I think comics are the most special people on the planet. They are all fucking crazy, but they are genuine people. Besides being a life long fan and obsessed with comedy from a young age, when I first entered the comedy community at the young age of 20, I was stoked to find a subculture of adults who haven’t conformed to be lying sacks of shits that most adults become. I was immediately drawn to comics and how honest they were, regardless of how ugly that truth can be. I felt I could belong in this subculture. I felt as though, I’d been searching for it my whole life.
You’re encouraged to be YOU in comedy. Find YOUR voice on stage. It takes years to become comfortable on stage. It takes years to do this. It really is amazing. But then, the industry wants you to be a certain way. Be sexier. More energy. Be more like this person. Be younger. Your age is one of the most basic things about you. If I’m going to lie about how many times I’ve ridden the Earth around the sun, I’ve already undone everything I’ve worked for.
There’s nothing worse to me than someone who won’t tell you their age. Their shame screams something about their doubt, and wasted time. I don’t want to be older and wish I was younger. I want to be older and smile because I was younger. And maybe I was an idiot sometimes, and maybe I made wrong decisions, but I want to have a great story, and I want to be me. I think growing up in today’s society is conducive to hiding who you really are. Hiding the fucked up thoughts in your head. Hiding what you really want to say. Pretending to be a certain way. Hiding your age.

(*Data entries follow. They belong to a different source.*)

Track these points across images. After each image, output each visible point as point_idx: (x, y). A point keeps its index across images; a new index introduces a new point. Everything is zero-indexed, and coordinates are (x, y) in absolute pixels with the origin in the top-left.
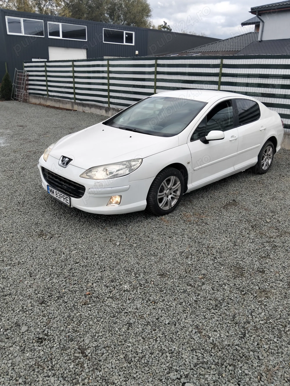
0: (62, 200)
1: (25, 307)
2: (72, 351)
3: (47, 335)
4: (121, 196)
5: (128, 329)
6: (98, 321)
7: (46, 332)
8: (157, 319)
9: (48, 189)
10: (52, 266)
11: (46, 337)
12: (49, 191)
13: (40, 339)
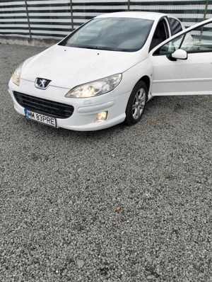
0: (45, 122)
1: (66, 239)
2: (142, 274)
3: (106, 264)
4: (107, 112)
5: (178, 237)
6: (145, 235)
7: (104, 261)
8: (195, 220)
9: (26, 112)
10: (66, 187)
11: (107, 266)
12: (27, 115)
13: (102, 270)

I was right about a lot of things when I was a kid. I often think I was wiser then. I recognized a darkness in me that only grew with age. The world disappointed me. Adults disappointed me. I knew I would struggle with this, and so, I sent messages to my future self. I collected items to help me remember how I saw the world. I wrote myself notes. The world still sparkles, it’s just harder to see sometimes.
Nice.
> There’s nothing worse to me than someone who won’t tell you their age.
You say that, but in the post, you don’t tell us YOUR age.